Now that he's an executive, Homer tries to look for a good secretary, but all the applicants fail until a man named Karl applies. Homer eventually picks Karl, and finds in him a man who sees that Homer is not executive material, but is willing to help him. The two improve Homer's workplace wardrobe, and Karl even arranges for roses and a singing telegram when Homer forgets his and Marge's wedding anniversary. At the power plant's board meeting, Homer finds a good suggestion to improve the low productivity and decrease the record high worker accident rate: Give people more tartar sauce when they have fishsticks every Tuesday. Mr. Burns approves Homer's proposal, and accidents have, according to Smithers, decreased by the number of accidents that Homer himself is known to have caused last month. With Burns impressed with Homer's efforts, he gives him the key to the executive washroom. Smithers has slowly grown jealous over Mr. Burn's joy regarding Homer's work at the plant, and when Mr. Burns asks Homer to towel off his hands and follow him down the hall, Smithers takes matters into his own hands. Checking through the plant's files, Smithers finds Homer's phony medical insurance form, and sees Homer's reason he got Dimoxinil was to keep his brain from freezing.

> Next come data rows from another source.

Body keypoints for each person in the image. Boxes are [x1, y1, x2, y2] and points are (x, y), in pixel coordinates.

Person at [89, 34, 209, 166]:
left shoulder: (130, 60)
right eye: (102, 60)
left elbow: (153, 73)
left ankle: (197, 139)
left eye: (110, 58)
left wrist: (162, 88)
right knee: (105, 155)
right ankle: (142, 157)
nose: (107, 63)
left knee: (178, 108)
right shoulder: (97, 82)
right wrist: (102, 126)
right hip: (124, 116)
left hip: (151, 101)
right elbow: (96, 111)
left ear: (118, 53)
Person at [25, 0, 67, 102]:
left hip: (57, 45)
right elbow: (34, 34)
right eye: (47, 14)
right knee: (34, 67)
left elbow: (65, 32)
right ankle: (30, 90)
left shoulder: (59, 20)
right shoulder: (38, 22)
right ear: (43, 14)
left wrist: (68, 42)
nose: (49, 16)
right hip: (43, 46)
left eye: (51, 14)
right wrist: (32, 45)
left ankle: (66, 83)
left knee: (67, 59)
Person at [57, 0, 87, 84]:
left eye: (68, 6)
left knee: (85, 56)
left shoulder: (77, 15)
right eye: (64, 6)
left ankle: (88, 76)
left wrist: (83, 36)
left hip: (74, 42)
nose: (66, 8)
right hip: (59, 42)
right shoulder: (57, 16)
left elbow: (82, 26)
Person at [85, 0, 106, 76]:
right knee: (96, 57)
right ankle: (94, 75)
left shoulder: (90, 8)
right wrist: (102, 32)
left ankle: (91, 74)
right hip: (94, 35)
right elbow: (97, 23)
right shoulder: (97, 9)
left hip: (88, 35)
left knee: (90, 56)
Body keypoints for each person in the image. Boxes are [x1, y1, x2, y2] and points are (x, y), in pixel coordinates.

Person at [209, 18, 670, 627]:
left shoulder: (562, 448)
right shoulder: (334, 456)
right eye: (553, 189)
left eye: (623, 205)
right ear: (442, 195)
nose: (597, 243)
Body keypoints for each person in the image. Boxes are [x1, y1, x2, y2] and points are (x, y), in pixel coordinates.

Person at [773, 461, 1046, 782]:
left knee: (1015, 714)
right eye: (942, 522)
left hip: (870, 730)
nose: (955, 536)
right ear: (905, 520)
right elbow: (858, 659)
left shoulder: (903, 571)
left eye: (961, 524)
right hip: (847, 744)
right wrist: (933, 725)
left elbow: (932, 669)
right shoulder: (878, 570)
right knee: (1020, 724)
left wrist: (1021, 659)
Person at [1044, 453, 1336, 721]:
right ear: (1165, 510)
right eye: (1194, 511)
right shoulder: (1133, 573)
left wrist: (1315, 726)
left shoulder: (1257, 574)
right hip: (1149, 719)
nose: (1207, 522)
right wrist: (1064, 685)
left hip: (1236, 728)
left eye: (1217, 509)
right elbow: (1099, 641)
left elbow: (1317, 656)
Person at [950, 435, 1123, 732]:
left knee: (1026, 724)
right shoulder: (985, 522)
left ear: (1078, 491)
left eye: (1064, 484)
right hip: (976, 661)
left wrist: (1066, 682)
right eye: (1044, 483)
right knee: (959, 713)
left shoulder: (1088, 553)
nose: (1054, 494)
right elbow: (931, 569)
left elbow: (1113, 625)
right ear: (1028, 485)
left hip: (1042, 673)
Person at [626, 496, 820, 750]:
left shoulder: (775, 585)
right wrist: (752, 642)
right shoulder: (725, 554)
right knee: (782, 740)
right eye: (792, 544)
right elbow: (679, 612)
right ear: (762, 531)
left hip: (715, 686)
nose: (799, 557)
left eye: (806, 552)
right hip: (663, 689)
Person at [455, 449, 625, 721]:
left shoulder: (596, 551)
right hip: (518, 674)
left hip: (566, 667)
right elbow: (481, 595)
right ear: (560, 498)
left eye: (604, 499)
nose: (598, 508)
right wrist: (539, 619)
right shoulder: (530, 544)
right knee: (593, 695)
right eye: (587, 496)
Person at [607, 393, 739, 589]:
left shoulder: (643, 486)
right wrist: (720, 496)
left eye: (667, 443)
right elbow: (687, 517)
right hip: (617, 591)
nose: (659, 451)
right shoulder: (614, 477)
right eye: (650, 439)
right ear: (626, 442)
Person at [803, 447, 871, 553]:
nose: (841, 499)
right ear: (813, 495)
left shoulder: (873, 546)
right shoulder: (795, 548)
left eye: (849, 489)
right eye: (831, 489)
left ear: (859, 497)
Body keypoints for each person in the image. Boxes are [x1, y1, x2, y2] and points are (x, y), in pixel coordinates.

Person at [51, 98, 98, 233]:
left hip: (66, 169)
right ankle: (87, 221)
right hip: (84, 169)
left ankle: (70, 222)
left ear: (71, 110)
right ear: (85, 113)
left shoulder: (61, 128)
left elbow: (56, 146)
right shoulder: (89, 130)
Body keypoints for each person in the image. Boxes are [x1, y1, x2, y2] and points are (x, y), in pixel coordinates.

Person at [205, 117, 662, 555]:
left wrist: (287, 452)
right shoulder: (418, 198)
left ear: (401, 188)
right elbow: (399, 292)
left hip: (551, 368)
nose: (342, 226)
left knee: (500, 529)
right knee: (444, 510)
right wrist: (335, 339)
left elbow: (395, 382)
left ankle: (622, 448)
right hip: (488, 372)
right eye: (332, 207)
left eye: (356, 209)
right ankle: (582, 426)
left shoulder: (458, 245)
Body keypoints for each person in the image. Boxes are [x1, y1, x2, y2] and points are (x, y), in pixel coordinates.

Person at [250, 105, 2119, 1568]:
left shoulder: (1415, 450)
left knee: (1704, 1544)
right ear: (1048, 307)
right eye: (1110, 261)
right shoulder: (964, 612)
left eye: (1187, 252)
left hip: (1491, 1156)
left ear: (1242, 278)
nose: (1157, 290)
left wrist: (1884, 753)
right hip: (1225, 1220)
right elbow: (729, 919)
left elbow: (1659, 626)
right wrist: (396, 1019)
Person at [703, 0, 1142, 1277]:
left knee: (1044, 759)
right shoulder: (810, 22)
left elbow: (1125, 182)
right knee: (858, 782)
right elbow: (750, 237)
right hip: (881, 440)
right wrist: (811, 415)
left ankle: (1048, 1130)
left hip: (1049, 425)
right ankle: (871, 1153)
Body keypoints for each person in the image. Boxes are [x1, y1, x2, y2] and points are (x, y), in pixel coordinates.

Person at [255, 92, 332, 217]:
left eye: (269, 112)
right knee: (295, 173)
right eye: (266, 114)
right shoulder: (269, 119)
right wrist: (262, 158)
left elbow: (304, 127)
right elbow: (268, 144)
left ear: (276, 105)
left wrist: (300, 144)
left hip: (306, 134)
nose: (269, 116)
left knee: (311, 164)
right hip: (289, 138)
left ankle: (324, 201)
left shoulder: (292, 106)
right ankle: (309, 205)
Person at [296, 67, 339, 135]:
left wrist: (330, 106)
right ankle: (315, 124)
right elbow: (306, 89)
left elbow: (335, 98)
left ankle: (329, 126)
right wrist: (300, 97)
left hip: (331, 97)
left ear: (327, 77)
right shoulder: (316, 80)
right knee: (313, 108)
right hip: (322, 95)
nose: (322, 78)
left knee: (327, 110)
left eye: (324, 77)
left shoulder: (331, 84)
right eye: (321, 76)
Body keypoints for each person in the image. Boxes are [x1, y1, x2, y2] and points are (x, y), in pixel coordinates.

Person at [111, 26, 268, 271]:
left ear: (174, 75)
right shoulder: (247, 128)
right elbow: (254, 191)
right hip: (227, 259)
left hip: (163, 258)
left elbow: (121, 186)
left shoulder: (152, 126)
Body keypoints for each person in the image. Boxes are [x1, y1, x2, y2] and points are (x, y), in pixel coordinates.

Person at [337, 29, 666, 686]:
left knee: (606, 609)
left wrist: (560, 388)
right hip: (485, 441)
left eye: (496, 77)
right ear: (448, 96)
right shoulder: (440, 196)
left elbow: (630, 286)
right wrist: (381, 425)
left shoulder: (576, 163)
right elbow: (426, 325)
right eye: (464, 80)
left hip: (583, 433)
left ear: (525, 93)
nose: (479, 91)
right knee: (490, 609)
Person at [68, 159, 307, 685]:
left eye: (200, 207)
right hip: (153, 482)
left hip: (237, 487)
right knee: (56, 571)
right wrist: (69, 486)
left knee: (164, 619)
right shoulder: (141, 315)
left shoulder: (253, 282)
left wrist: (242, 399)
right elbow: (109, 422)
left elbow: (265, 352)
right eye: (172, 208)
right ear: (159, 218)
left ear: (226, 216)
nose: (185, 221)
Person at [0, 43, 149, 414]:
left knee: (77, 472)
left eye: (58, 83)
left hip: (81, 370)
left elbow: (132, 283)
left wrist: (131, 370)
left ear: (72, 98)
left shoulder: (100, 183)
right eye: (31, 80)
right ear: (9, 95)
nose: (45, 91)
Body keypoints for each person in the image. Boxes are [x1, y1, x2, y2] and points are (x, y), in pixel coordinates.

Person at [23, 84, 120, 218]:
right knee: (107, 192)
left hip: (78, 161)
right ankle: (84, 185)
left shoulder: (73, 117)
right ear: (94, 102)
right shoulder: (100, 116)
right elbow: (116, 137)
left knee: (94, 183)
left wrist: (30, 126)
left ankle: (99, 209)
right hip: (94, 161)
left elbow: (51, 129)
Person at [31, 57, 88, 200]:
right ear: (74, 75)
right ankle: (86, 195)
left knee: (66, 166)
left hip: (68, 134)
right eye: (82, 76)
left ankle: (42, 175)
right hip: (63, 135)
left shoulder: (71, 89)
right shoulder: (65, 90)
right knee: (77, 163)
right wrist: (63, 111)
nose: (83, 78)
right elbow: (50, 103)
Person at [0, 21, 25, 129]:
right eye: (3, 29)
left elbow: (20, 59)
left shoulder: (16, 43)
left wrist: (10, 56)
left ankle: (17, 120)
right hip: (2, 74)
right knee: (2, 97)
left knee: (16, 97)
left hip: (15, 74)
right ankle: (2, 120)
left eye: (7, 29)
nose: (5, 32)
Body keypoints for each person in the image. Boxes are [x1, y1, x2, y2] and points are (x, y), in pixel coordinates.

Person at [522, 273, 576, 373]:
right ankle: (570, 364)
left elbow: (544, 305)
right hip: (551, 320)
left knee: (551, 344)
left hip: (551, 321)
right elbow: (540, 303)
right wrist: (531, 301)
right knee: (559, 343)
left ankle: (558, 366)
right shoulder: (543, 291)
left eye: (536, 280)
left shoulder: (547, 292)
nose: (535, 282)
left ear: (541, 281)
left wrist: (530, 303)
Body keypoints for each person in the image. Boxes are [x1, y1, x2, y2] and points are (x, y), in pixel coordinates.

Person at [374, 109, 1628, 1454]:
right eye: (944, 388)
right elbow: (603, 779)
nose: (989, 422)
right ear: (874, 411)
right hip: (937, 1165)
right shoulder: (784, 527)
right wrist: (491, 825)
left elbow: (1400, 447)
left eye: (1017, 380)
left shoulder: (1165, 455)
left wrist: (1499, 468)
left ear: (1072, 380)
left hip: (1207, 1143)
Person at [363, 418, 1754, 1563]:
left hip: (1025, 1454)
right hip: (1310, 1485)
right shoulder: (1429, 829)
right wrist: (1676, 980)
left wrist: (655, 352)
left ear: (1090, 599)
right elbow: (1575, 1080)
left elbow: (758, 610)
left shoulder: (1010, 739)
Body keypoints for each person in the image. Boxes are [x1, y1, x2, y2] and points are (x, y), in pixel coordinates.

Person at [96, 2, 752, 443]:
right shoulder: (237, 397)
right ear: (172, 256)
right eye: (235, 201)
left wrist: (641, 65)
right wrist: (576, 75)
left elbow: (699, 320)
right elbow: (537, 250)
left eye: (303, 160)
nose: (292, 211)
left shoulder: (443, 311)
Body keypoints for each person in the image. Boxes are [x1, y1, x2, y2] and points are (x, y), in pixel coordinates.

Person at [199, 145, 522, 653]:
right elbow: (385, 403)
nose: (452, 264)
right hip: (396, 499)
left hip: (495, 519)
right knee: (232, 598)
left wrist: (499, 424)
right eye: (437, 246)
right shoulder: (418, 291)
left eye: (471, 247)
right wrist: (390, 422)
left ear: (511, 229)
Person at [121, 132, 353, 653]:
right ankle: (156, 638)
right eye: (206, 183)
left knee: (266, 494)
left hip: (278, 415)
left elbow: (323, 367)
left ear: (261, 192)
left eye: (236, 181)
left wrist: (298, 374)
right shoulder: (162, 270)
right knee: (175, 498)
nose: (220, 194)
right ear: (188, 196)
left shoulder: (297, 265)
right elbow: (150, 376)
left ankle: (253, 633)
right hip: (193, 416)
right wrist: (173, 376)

Shortly afterwards, Burns asks Homer to give a speech to the executives. As Homer goes off to discuss the speech with Karl, Smithers meets up with them, willing to fire Homer for insurance fraud. However, Karl convinces Homer that the entire scheme was his idea, and he is fired instead of Homer. Karl politely says his goodbyes to Homer, who now has to worry about the big speech without his secretary's help. When he gets home, he finds Bart using the Dimoxinil bottle, splashing the formula on his face in order to have a beard. Homer's exclamation at seeing Bart handling the formula causes Bart to spill the hair restorer. The next day, without it, Homer loses all his hair before the big meeting. At work, he's surprised to find Karl, who has written a series of notecards for Homer. However, Homer tells Karl that without his hair, he won't be taken seriously. Karl energizes Homer with a pep-talk, explaining that all the things he did (the tartar sauce, drying Mr Burn's hands) were the result of him, not the hair.
Homer presents his speech, about economizing the power plant, but by the end of it, the entire audience has walked out. He is asked to come to Mr. Burns' office. Burns voices his displeasure, but rather than fire Homer, he tells him of the time when he too had hair, before turning 'bald as a plucked chicken.' Knowing what Homer has gone through, Burns is willing to give Homer his old job back. Even so, Homer is still distraught that Marge won't love him now that he has no hair. But Marge being Marge, she lets him know that the hair doesn't matter.